Le problème c’est que là encore les États membres de l’Union européenne n’ont pas trouvé de terrain d’entente et dressent chacun leur liste de pays d’origine sûrs. Il suffit de prendre l’exemple de l’Ukraine, considéré comme pays sûr par le Grand-Duché, alors que la France l’a sorti de sa liste il y a plusieurs mois déjà.
Les DPI mineurs ne sont par contre pas gâtés par le projet de loi qui maintient la possibilité d’un placement en rétention pour les mineurs. Pour déterminer leur âge, ce sont les très contestés tests osseux qui ont été retenus pour estimer l’âge des DPI déclarant être mineurs. Pour le Collectif, il serait bon d’établir un examen plus complet et donc plus fiable.
Pour ce qui est de la rétention des adultes, le Collectif plaide pour une rétention d’un maximum de 6 mois, contre 12 actuellement. Des mesures moins coercitives sont à l’étude, une bonne chose pour le Collectif, mais dans le détail, il regrette l’introduction des bracelets électroniques pour des personnes fortement marquées psychologiquement.
Délai trop long pour les examens médicaux
Le Collectif a d’ailleurs fustigé les examens médicaux réalisés au Luxembourg. Des médecins mal formés et un délai trop long : «Six semaines d’attente pour un examen médical, ce n’est pas acceptable. » Les DPI doivent absolument passer par la direction de la Santé, qui est donc débordée. Il vaudrait mieux passer par un médecin généraliste, tout en les sensibilisant à la situation des DPI. Ces derniers doivent recevoir une réponse des autorités dans les 21 mois, au maximum.

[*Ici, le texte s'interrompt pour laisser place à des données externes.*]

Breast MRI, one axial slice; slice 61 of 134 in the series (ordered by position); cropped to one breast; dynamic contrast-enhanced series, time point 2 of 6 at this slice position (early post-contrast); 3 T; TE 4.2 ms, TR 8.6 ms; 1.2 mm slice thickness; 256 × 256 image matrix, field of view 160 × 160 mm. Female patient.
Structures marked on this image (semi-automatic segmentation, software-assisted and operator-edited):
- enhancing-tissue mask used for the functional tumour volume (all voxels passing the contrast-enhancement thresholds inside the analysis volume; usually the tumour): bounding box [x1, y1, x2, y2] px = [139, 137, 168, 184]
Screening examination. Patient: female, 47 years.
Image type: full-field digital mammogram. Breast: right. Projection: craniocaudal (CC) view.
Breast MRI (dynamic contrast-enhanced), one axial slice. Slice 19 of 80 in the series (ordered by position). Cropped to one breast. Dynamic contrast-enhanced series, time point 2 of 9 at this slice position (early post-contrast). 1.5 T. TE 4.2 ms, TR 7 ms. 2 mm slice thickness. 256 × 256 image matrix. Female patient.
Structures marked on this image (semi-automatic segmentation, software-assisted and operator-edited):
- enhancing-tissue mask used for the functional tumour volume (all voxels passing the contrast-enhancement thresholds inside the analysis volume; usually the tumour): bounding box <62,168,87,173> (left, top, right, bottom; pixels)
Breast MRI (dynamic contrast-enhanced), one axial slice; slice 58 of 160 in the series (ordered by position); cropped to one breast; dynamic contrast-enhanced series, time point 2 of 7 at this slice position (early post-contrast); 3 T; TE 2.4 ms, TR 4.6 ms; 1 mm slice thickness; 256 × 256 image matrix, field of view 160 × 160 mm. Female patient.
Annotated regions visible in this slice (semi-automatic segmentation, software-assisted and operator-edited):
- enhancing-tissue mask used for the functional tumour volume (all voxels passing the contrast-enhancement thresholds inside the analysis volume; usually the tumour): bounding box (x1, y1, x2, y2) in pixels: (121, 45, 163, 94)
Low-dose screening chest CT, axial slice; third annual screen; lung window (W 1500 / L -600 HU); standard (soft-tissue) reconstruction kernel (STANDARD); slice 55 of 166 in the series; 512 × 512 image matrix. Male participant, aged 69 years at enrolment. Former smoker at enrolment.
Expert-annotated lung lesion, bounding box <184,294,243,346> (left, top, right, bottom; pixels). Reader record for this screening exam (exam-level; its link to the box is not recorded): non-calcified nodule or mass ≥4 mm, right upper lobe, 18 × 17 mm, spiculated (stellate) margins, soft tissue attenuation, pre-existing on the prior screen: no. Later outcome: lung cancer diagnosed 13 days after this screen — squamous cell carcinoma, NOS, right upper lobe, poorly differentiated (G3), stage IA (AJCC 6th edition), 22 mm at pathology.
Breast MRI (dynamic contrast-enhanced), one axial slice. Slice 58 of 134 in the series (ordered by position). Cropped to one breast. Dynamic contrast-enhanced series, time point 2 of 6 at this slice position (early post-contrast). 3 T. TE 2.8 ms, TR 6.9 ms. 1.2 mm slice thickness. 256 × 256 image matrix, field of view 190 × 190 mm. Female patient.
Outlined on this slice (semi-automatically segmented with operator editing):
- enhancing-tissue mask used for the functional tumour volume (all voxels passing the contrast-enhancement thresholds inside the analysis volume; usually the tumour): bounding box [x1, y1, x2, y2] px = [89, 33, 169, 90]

Pourtant, certains restent au pays trois ans ou plus. Et même s’ils sont déboutés, la longueur de leur séjour peut être une raison suffisante pour régulariser leur situation, notamment pour les familles qui ont des enfants scolarisés au Grand-Duché, ainsi que les jeunes étudiants.
Selon la proposition européenne de répartition des migrants avec des quotas par État membre, le Grand-Duché pourrait accueillir 500 DPI supplémentaires sur une période de deux ans.